«Галифакс» делает еще один круг. Свет над люком мигает красным, и агенты, выглядывающие из люка, видят, как мимо проносятся контейнеры с парашютами. Кристабель подползает ближе, перекидывает ноги через край. Затем свет сменяется зеленым, диспетчер кричит: «Давай!» – и она без колебаний прыгает прямо в открытое небо.

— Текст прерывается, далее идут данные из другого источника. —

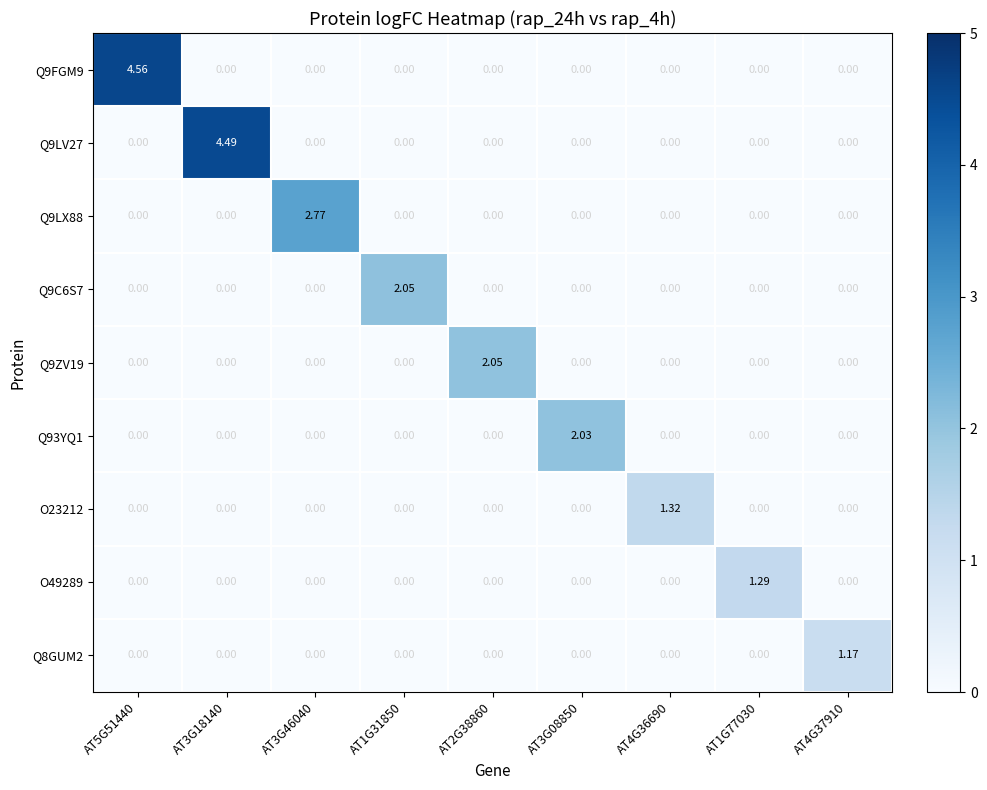

Reading right to left, what are all the values shown in this chart?

Q9FGM9: AT4G37910=0.0	AT1G77030=0.0	AT4G36690=0.0	AT3G08850=0.0	AT2G38860=0.0	AT1G31850=0.0	AT3G46040=0.0	AT3G18140=0.0	AT5G51440=4.6
Q9LV27: AT4G37910=0.0	AT1G77030=0.0	AT4G36690=0.0	AT3G08850=0.0	AT2G38860=0.0	AT1G31850=0.0	AT3G46040=0.0	AT3G18140=4.5	AT5G51440=0.0
Q9LX88: AT4G37910=0.0	AT1G77030=0.0	AT4G36690=0.0	AT3G08850=0.0	AT2G38860=0.0	AT1G31850=0.0	AT3G46040=2.8	AT3G18140=0.0	AT5G51440=0.0
Q9C6S7: AT4G37910=0.0	AT1G77030=0.0	AT4G36690=0.0	AT3G08850=0.0	AT2G38860=0.0	AT1G31850=2.0	AT3G46040=0.0	AT3G18140=0.0	AT5G51440=0.0
Q9ZV19: AT4G37910=0.0	AT1G77030=0.0	AT4G36690=0.0	AT3G08850=0.0	AT2G38860=2.0	AT1G31850=0.0	AT3G46040=0.0	AT3G18140=0.0	AT5G51440=0.0
Q93YQ1: AT4G37910=0.0	AT1G77030=0.0	AT4G36690=0.0	AT3G08850=2.0	AT2G38860=0.0	AT1G31850=0.0	AT3G46040=0.0	AT3G18140=0.0	AT5G51440=0.0
O23212: AT4G37910=0.0	AT1G77030=0.0	AT4G36690=1.3	AT3G08850=0.0	AT2G38860=0.0	AT1G31850=0.0	AT3G46040=0.0	AT3G18140=0.0	AT5G51440=0.0
O49289: AT4G37910=0.0	AT1G77030=1.3	AT4G36690=0.0	AT3G08850=0.0	AT2G38860=0.0	AT1G31850=0.0	AT3G46040=0.0	AT3G18140=0.0	AT5G51440=0.0
Q8GUM2: AT4G37910=1.2	AT1G77030=0.0	AT4G36690=0.0	AT3G08850=0.0	AT2G38860=0.0	AT1G31850=0.0	AT3G46040=0.0	AT3G18140=0.0	AT5G51440=0.0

Сердце останавливается, когда она летит в ничто, затем рывок, когда она попадает в воздушный поток от винта, придыхательный свист шелкового навеса, разворачивающегося над ее головой, и еще один резкий рывок, когда парашют раскрывается и крутит ее, звезды разлетаются вихревым пятном, диким танцем в лунном свете. Затем движение выравнивается, и она спокойно плывет, и это самая любимая ее часть, часть, которая никогда не длится достаточно долго. Невесомое возбуждение, когда она планирует над землей, парит как ястреб и ветер свистит мимо.
Слишком быстро земля стремится навстречу, и она приземляется с глухим стуком. Мгновением позже парашют падает на землю позади нее, с протяжным
–
«Галифакс» над головой разворачивается, и она мельком видит смотрящего на нее из кабины пилота, прежде чем он с ревом уносится в ночь, чуть махнув на прощанье крыльями.
Бодрствуя
Флосси лежит в постели общежития, вслушиваясь в грохот немецких бомбардировщиков, летящих над Дорчестером. Она закрывает глаза, пытаясь притвориться, что это только шум, и зная, что вокруг нее другие девушки лежат неподвижно и тихо в своих постелях, тоже изображая сон, – как, представляется ей, пилоты в самолетах могут сосредотачиваться только на навигационных инструментах, вытесняя мысли о своем грузе или о возможной скорой смерти. Все они бодрствуют; никто не хочет спать. Снаружи на улице яростно лает собака: единственный протест.
Как привыкнуть к полетам смерти над головой? Флосси размышляет. Как привыкнуть вести себя, будто привыкла? Она вспоминает, что когда погибла мать, шок был такой необъятный, что казался немыслимым. Но теперь это лишь старый факт, выцветшая вырезка из газеты. Одна потеря из многих. Смешно, к чему только не привыкаешь.
На прикроватном столике фотографии Кристабель и Дигби в форме. Рамка со студийным портретом Розалинды балансирует за ними. Другие девушки часто восхищаются утонченной матерью Флосси, хотя это больше не радует ее так, как прежде. Она вспоминает слова Миртл о том, что жизнь шире чужих взглядов, и думает, что, возможно, это еще одна вещь, к которой она привыкает, – исчезновение желания походить на мать. Рядом с фотографиями высушенный цветок служит напоминанием о Гансе.
Флосси находит, что отпускать желания – не всегда облегчение, скорее расставание. Желание по-прежнему существует, оно просто пошло другой дорогой. Она иногда видит его, вдалеке, машущим с высокого холма. Хитрость, задача – в том, чтобы продолжить путь по своей дороге и не оборачиваться.
Шум бомбардировщиков затихает, когда они улетают в глубь острова, направляясь к своим целям. Флосси уверена, что не сможет снова уснуть, зная, что скоро зазвенит будильник разбудить ее и других девушек из Земледельческой армии, но все равно спит, урывками.
Девушки встречают будильник стонами и одеваются под покрывалами, натягивая джемперы и комбинезоны. Они выходят в утро, единственные бодрствующие на пустых улицах, за исключением дружинника противовоздушной обороны, идущего домой, и забираются в телегу, прицепленную к трактору. Тот тряско везет их к доильным навесам, а они дружелюбно ворчат, прислоняясь друг к другу.
– Я не хотела вылезать из постели, – говорит Флосси.
– Без тебя все было бы не так, – говорит Барбара, а Ирен предлагает засахаренную лимонную дольку из бумажного пакета. Ширли берет Флосси под локоть и начинает насвистывать. Флосси открывает конфету, оглядывается на удаляющийся спящий город и думает: я так далеко от тех мест, где я себя представляла.
Но она не спит и двигается, проснувшись достаточно рано, чтобы увидеть утренний сельский ландшафт, все еще укрытый мягкими слоями тумана, нежную дымку полей и пойменных лугов, петляющую сквозь них реку, светлеющее на востоке небо, первые детские завитки печного дымка из фермерских домиков, и птиц, уже поющих из каждой живой изгороди: все еще живы, все еще живы.
Клодин, Жильберта
Приземляется она совсем не там, где ожидала. Те, кто встречает ее, называют ей место в ста милях оттуда, чтобы скрыть точку их приземления. Она обнаруживает это только несколько дней спустя, и это не отпускает ее – что даже те, кто с такой теплотой встречал, при необходимости радостно соврут. Так здесь идут дела.